De todo corazón, me siento internacionalista. Si de algo concerniente al compendio excluyente de los nacionalismos tengo con que quedarme, seguro que es con el profundo sentido de su cultura tradicional. Vemos --valga el ejemplo-- que, en cualquier manifestación de índole nacionalista, ya fuere de Euskadi o en Cataluña, encabezan la misma paisanos ataviados con sus indumentarias tradicionales, tañendo sus singulares instrumentos y cerrando tales encuentros con sus ancestrales danzas. Los chavales maman esto desde pequeños y, a lo largo de toda su vida, vibran ante la mínima chispa que encienda sus raíces populares.

Trasladándonos a nuestras penillanuras extremeñas, pese a toda la propaganda mediática de todos los agostos (festivales de los pueblos del mundo, festival de la sierra, festibarros, etcétera.), la realidad es muy otra. Quitando a las cuatro agrupaciones folklóricas que se mueven en las poblaciones de nuestra comunidad con mayor entidad demográfica, el panorama es desolador.
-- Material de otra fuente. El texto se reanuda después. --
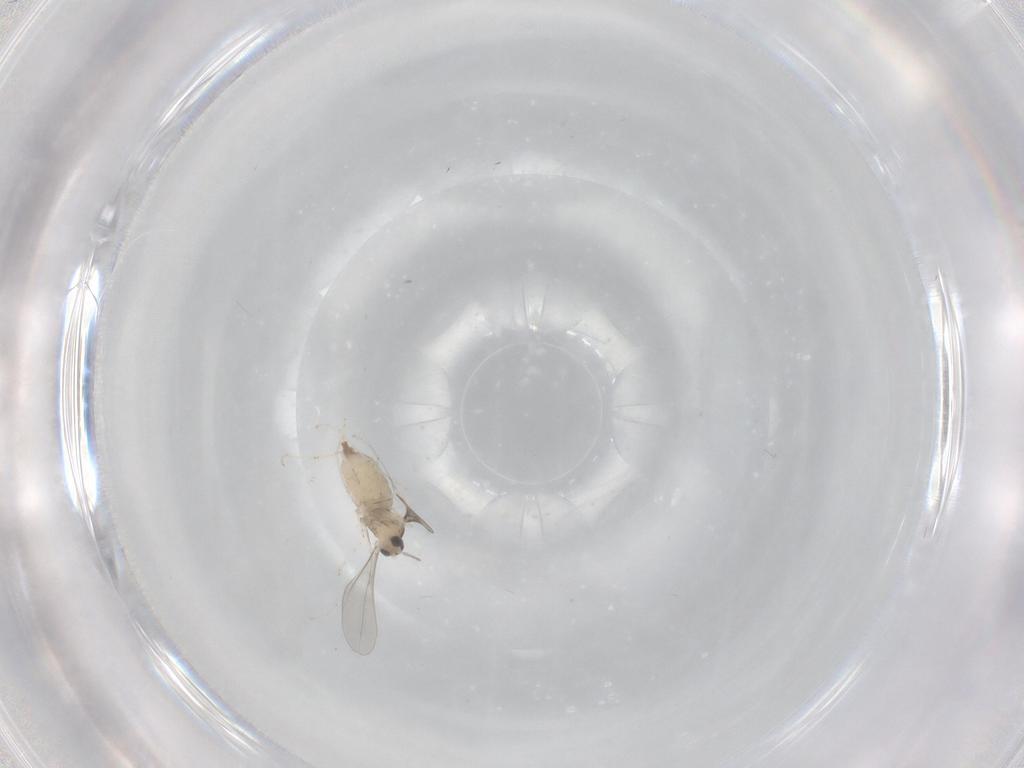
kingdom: Animalia
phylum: Arthropoda
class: Insecta
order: Diptera
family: Cecidomyiidae
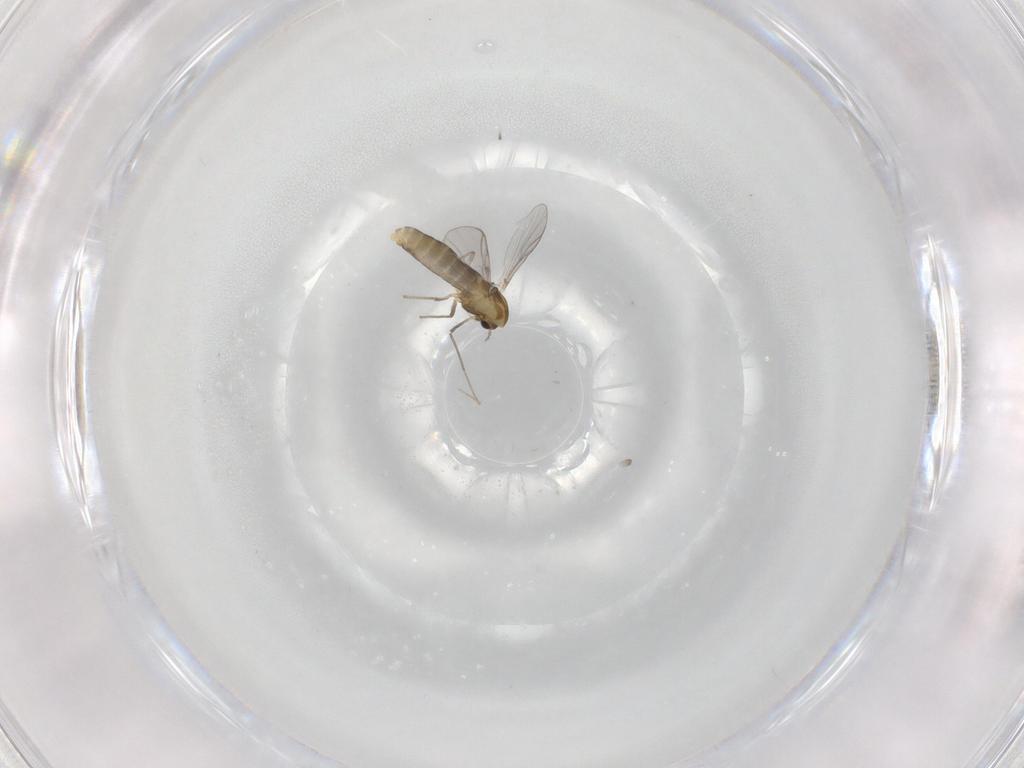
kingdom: Animalia
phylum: Arthropoda
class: Insecta
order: Diptera
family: Chironomidae
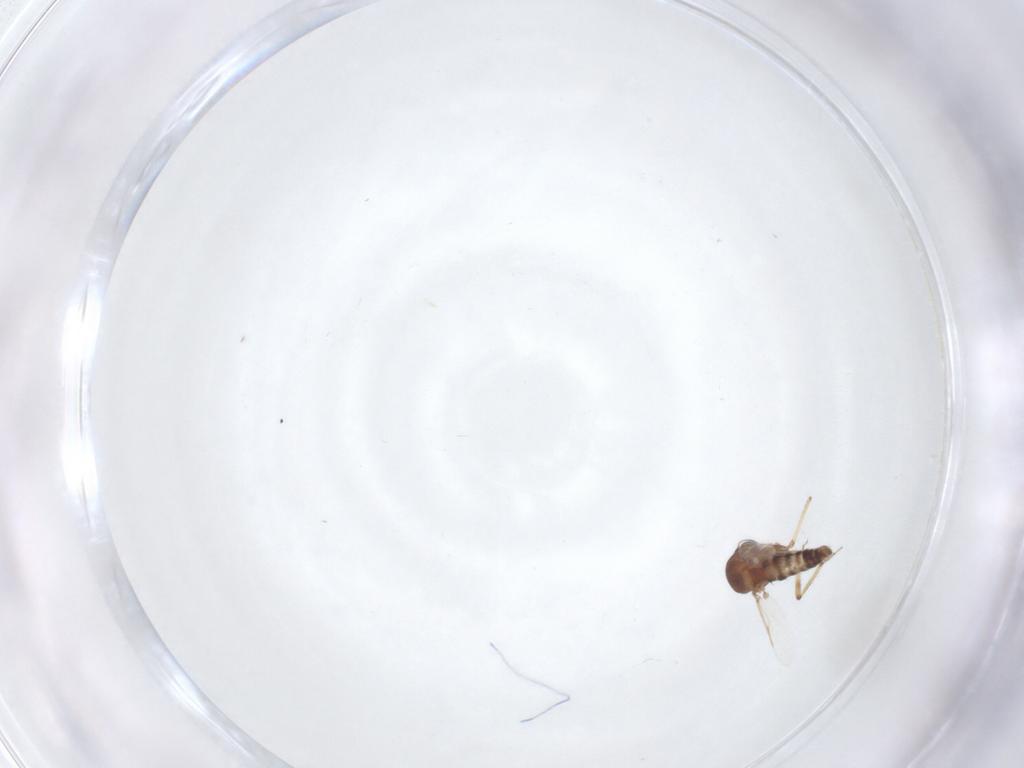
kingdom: Animalia
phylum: Arthropoda
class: Insecta
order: Diptera
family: Ceratopogonidae
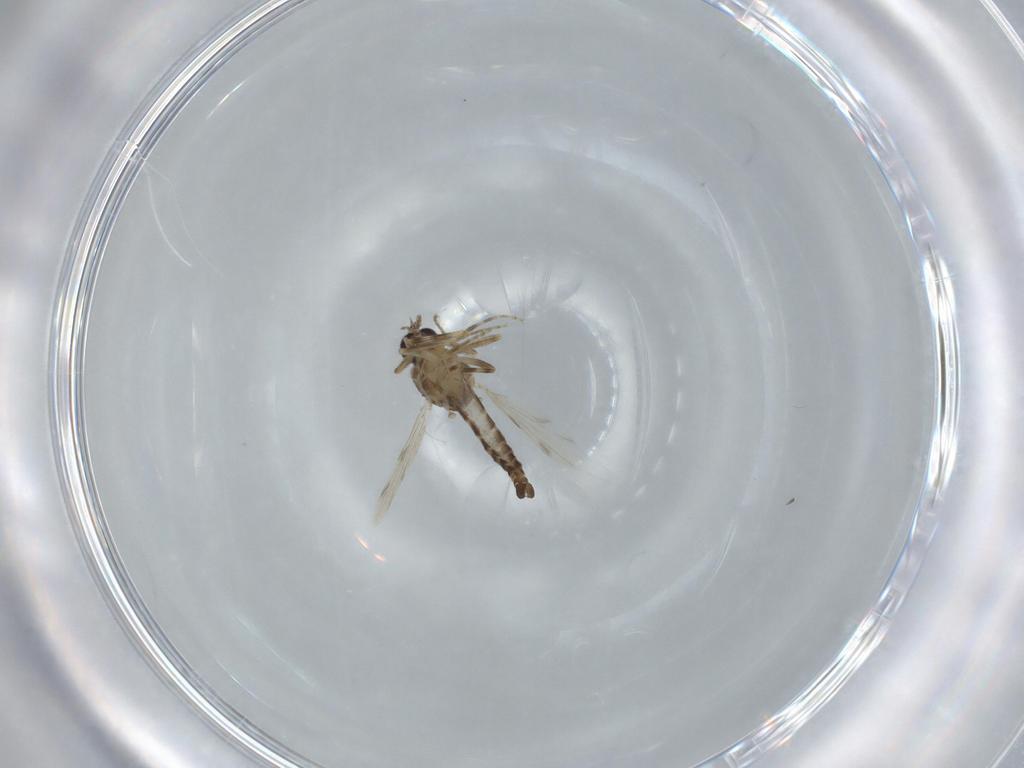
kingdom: Animalia
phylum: Arthropoda
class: Insecta
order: Diptera
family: Ceratopogonidae
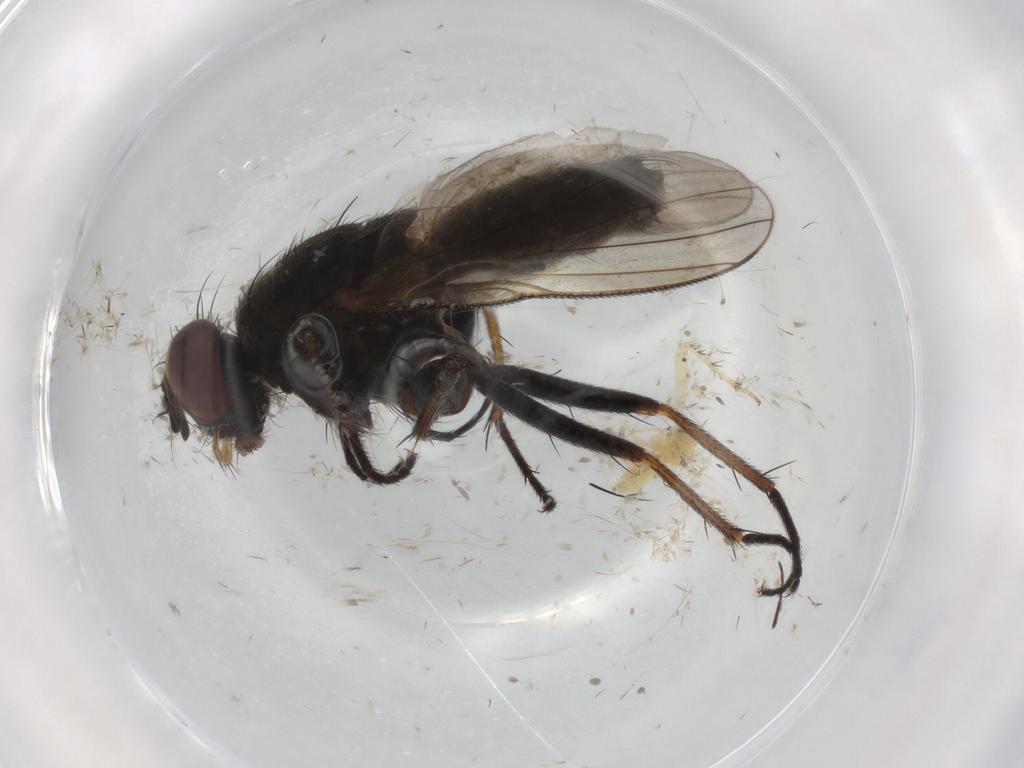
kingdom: Animalia
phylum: Arthropoda
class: Insecta
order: Diptera
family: Muscidae
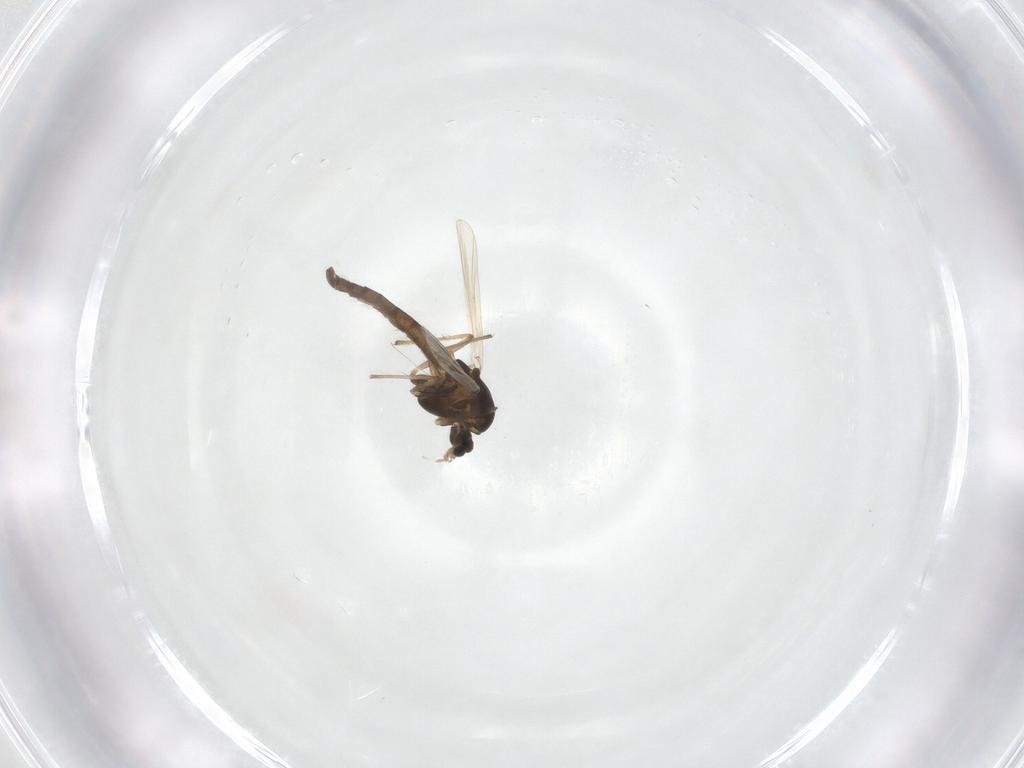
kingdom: Animalia
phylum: Arthropoda
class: Insecta
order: Diptera
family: Chironomidae
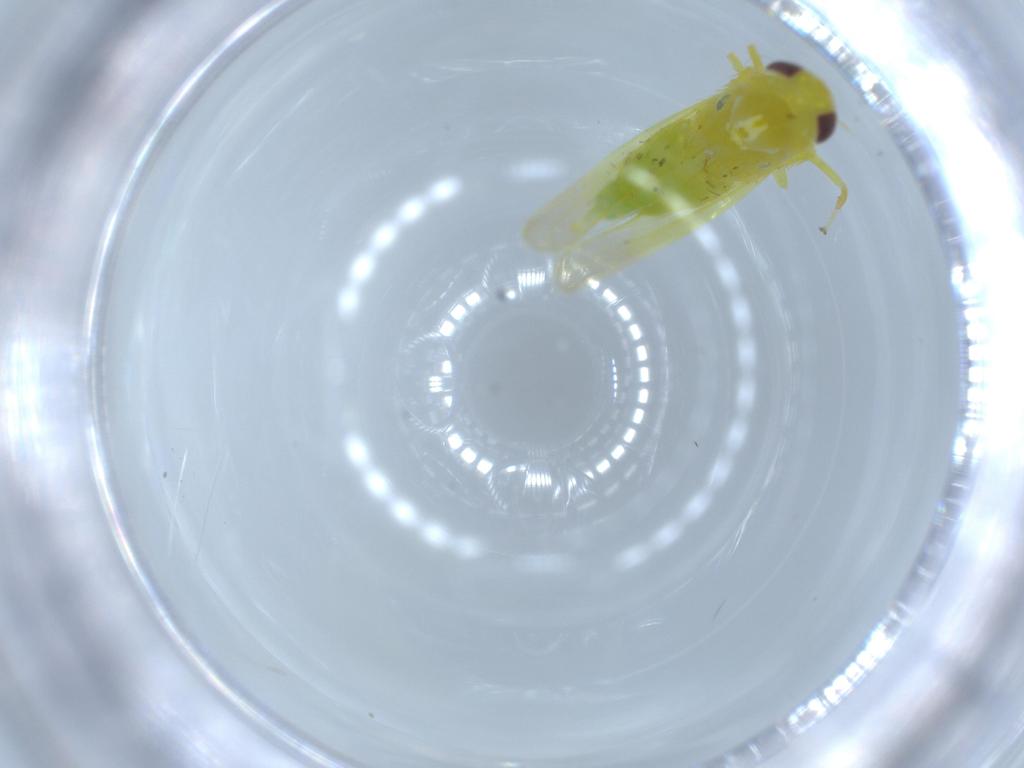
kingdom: Animalia
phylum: Arthropoda
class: Insecta
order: Hemiptera
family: Cicadellidae
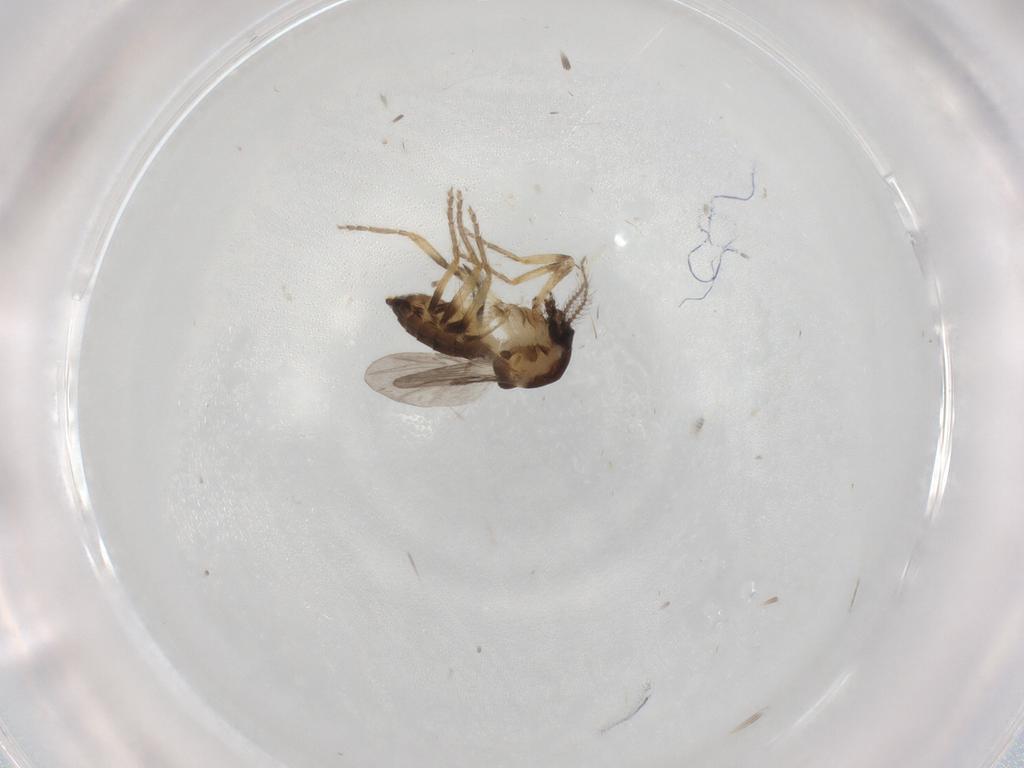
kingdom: Animalia
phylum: Arthropoda
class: Insecta
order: Diptera
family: Ceratopogonidae
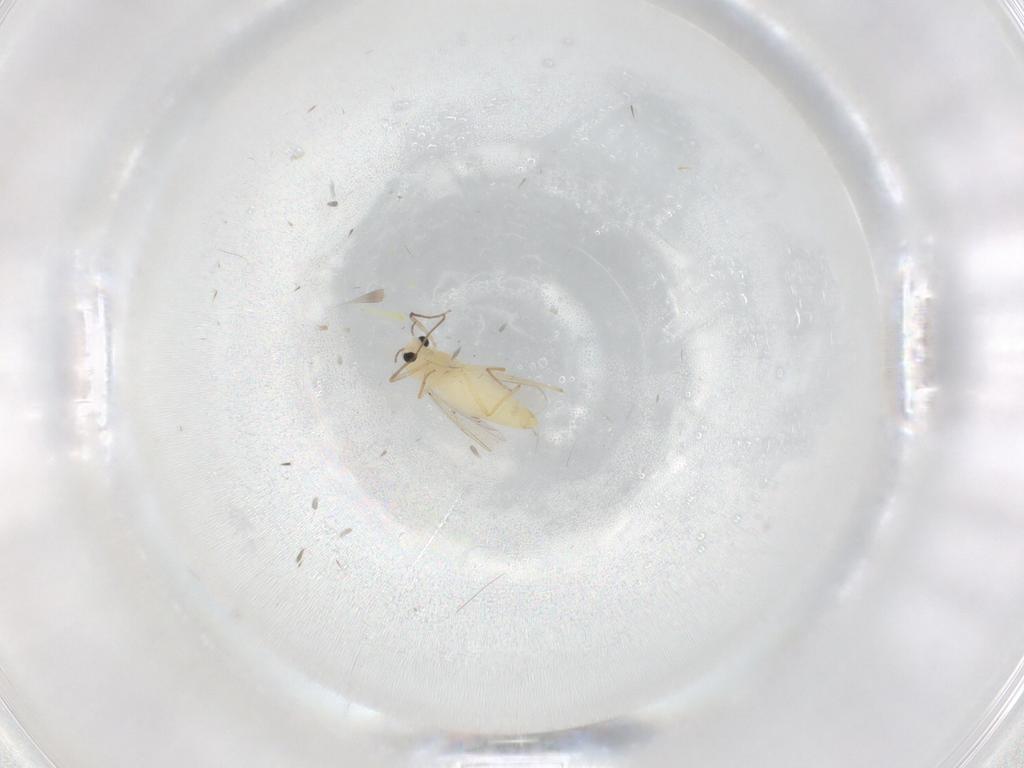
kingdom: Animalia
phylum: Arthropoda
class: Insecta
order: Diptera
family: Chironomidae
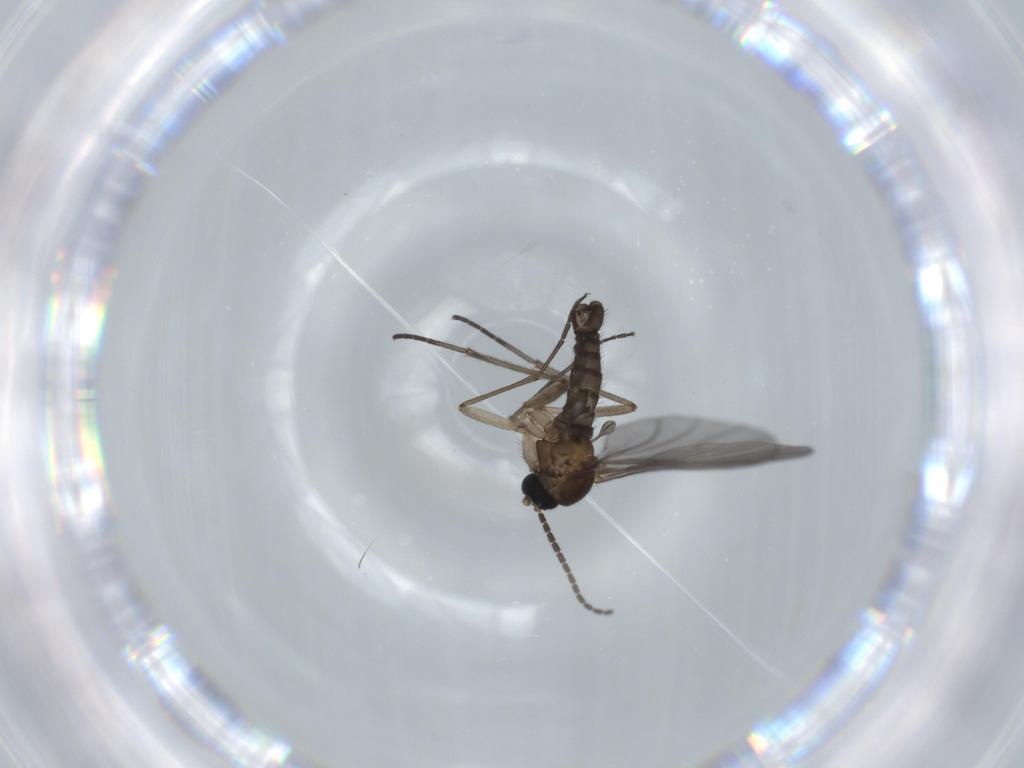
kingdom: Animalia
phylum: Arthropoda
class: Insecta
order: Diptera
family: Sciaridae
No vamos a entrar en que, en nuestros medios rurales, más de un 90% de los paisanos desconozcan el himno extremeño, o que otro porcentaje elevadísimo no sepa acertar con los colores de la bandera de Extremadura. Dejemos aparte el mundo de los símbolos, a veces tan poco sustanciosos y carentes de cimientos históricos o antropológicos. Pero lo que es vergonzoso y vergonzante es que, exceptuando una minoría, la juventud rural desprecie, se avergüence o pase olímpicamente de la manifestación tangible de sus raíces, del saber popular heredado de sus mayores, del folklore en definitiva.

Hemos constatado que pequeñas agrupaciones folklóricas desparramadas por nuestros escondidos pueblos, con gran enjundia etnomusicológica, subsisten a duras penas, sin subvenciones de tipo alguno y con grandes sacrificios personales. Y lo triste es que se ven incapaces de captar a gente joven, o la que tienen se escapa a la primera de cambio, azuzada por amigos y amigas que le afean el que se metan en ensayos de bailes "de viejos y viejas", en vez de darle al reguetón o a otros ritmos enlatados, importados de otras culturas, muy respetables, por cierto, pero muy alejados de nuestro entorno etnomusicológico.

Tristemente, también se detecta en nuestros medios rurales la predilección por aprender sevillanas antes que nuestras jotas , perantones , charráh , sandúngah o rejuíjuh . ¡Qué bien venden algunos la cultura andaluza y otros qué mal la extremeña! Y esta carencia o vacío identitario se apodera, en muchos casos, de las mentes de bastantes mandatarios, que subvencionan, en las fiestas locales o de las mancomunidades, costosos grupos de rock, y sólo ofrecen las miserables migajas a quienes llevan por calles, plazuelas y escenarios el genuino folklore de la tierra. Esto es la tónica común en los medios rurales extremeños, y bien se puede palpar dándose un garbeo, en el estío, por nuestros pueblos.

XSABEMOS DEx otras comunidades que ya, desde la escuela, incentivan pedagógicamente la cultura tradicional, poniendo sal y pimienta para que los alumnos y alumnas interioricen y valoren sus sustratos culturales y aprendan a proyectarlos. Falta hace que gente con las ideas meridianamente claras, con poder de decisión en los peldaños más elevados de la administración, aprenda a llevar el folklore a nuestras escuelas extremeñas y eche un capote a esos grupos y corroblas folklóricas que a duras penas se mantienen, siendo como son los únicos que salvaguardan los tuétanos de unos valores etnomusicológicos irisados de arcaicos y singulares cromatismos.